As government officials have said, the WHO does not have any permanent observers, but the organization’s legal advisers say that a “semi-permanent” observer mechanism has been developed and that these observers are invited by the World Health Assembly (WHA) director-general to participate in the WHA each year. This is a significant difference.
These observers are divided into three groups. The Vatican is the only “non-member state observer.” Then there are “observers” that are selected and invited by the director-general, including the Sovereign Military Order of Malta, the International Committee of the Red Cross and the International Federation of Red Cross and Red Crescent Societies. These observers are not countries.
The third category consists of observers invited in accordance with WHA resolutions Nos. 27 and 37. The Palestinian territories are the only observer in this category and require the special step of an invitation by the general assembly.
It would be difficult for China to accept Taiwan as a non-member state observer because this would be a form of dual recognition. Since the Taiwanese government has also repeatedly rejected the option of dual recognition, following the example of the Vatican is not feasible.
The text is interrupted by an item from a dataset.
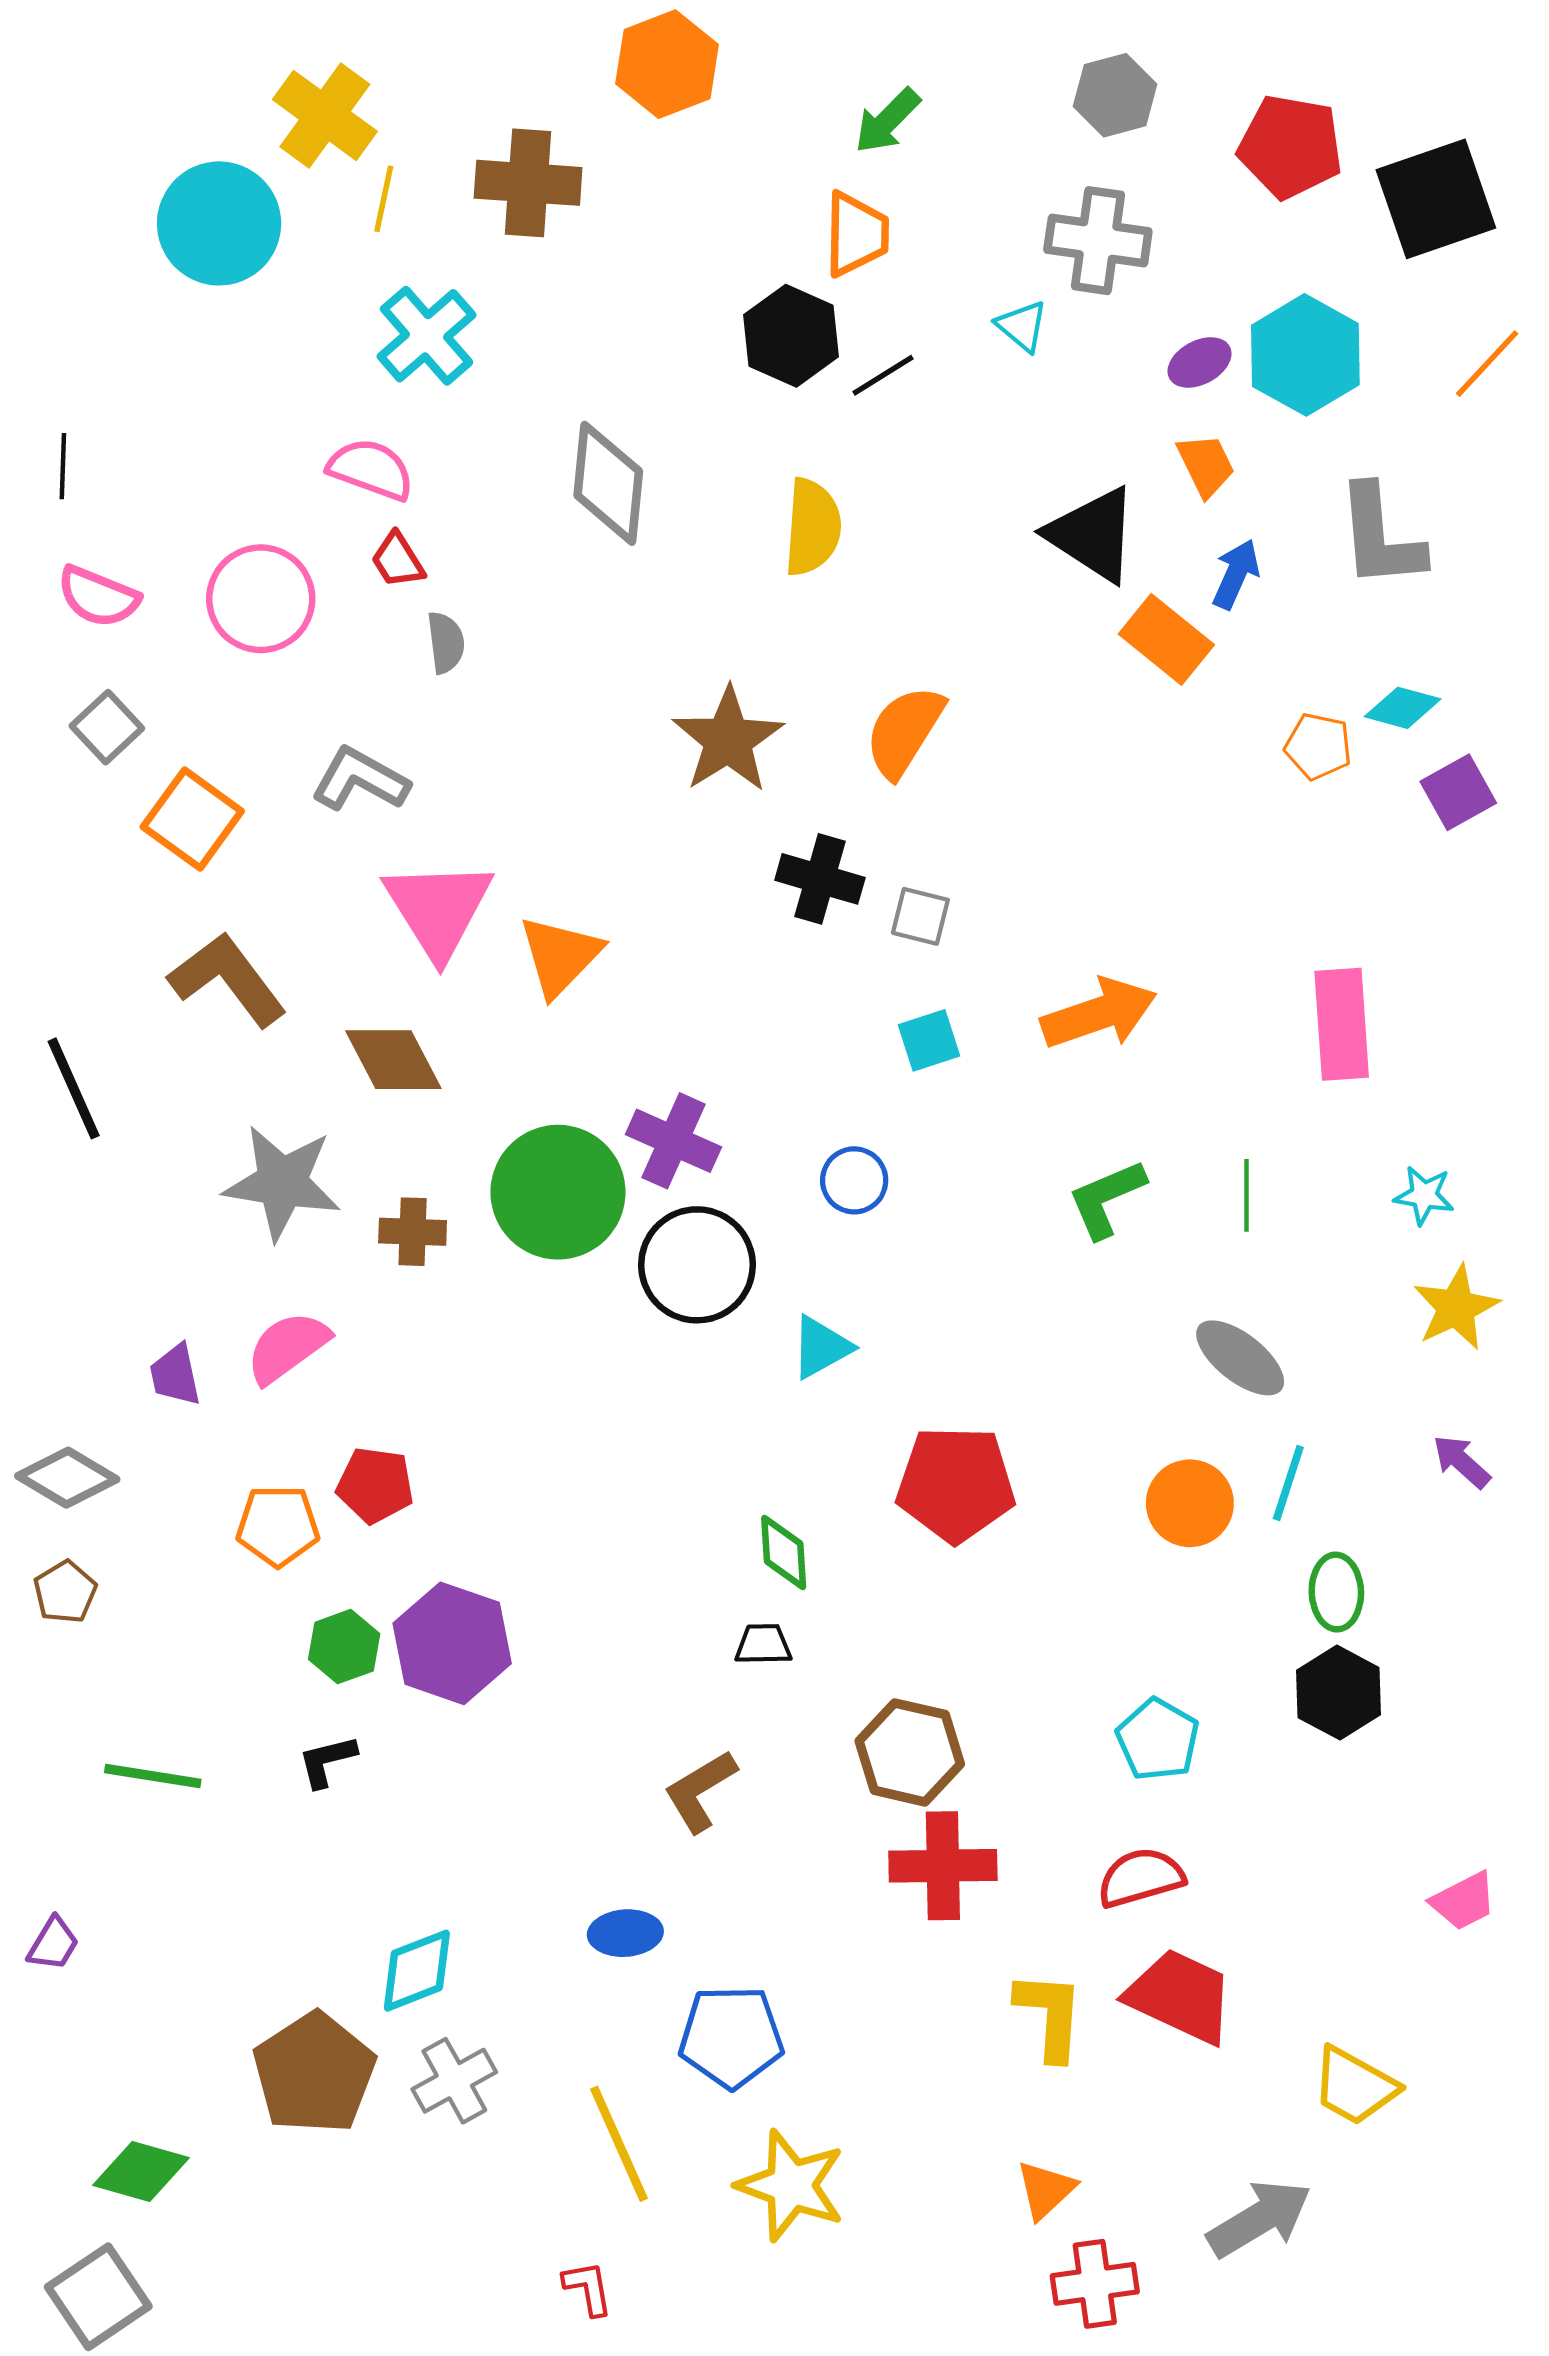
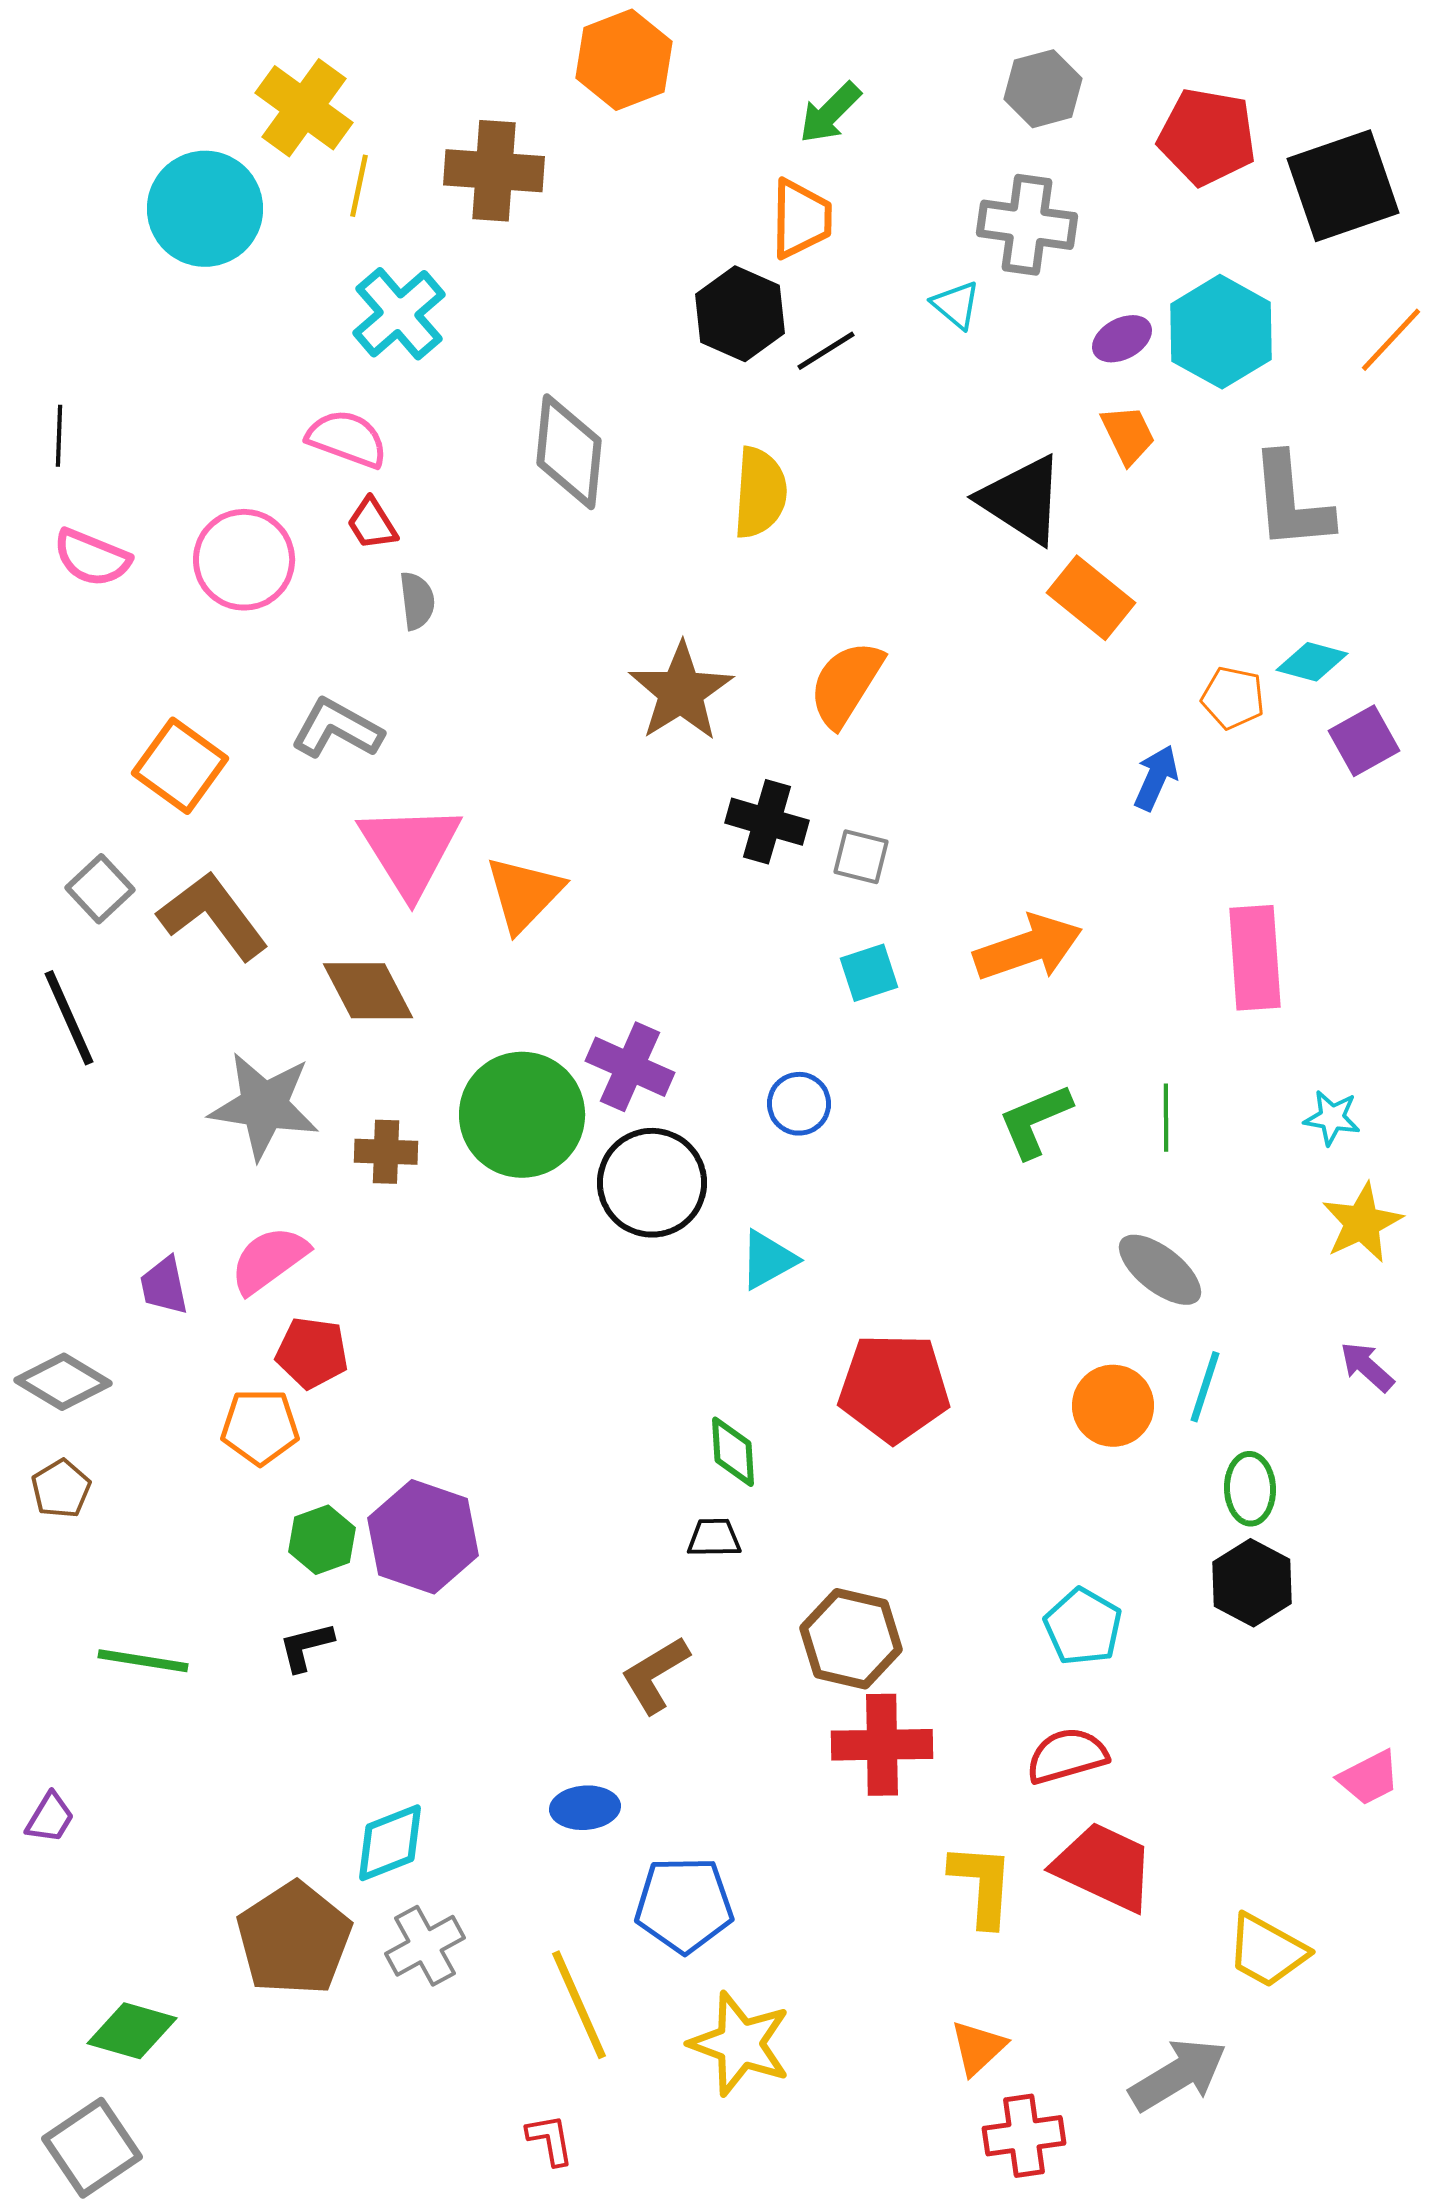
blue arrow: (1236, 574) -> (1156, 778), moved
gray square: (107, 727) -> (100, 889), moved
red pentagon: (375, 1485) -> (312, 1353), moved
The model of the Palestinian territories, on the other hand, avoids the question of national status altogether, leaving a gray area for Taipei and Beijing to each interpret in their own way. This tallies with the government’s policy of pursuing neither independence nor unification, and, based on a WHA resolution, future directors-general would be required to invite Taiwan each year.
To achieve this, a WHA resolution would be necessary, but none of Taiwan’s allies has submitted a motion to the general assembly, which means that the chances for a resolution are slim.
The other option is for Taiwan to become a non-state observer on an annual basis at the invitation of the director-general. The regulations state that such an observer is not a country and there is no room for interpretation. Although the director-general invites these entities annually according to convention, he or she does not have an obligation to do so. Taiwan’s situation is unique and could not be treated as routine.
Accepting this observer status would be tantamount to denying that Taiwan is a country, since the WHO Secretariat would invite Taiwan as an observer based on the memorandum of understanding that it signed with Beijing in 2005. And yet, even if Taiwan belittled itself in this manner, the secretariat would be under no obligation to invite it. How would Taiwan react if the secretariat found some pretext to snub it?
I urge the government not to make reckless decisions simply for domestic political goals lest Taiwan’s international position be dealt another damaging blow.
Chiang Huang-chih is an associate professor in the Department of Law at National Taiwan University.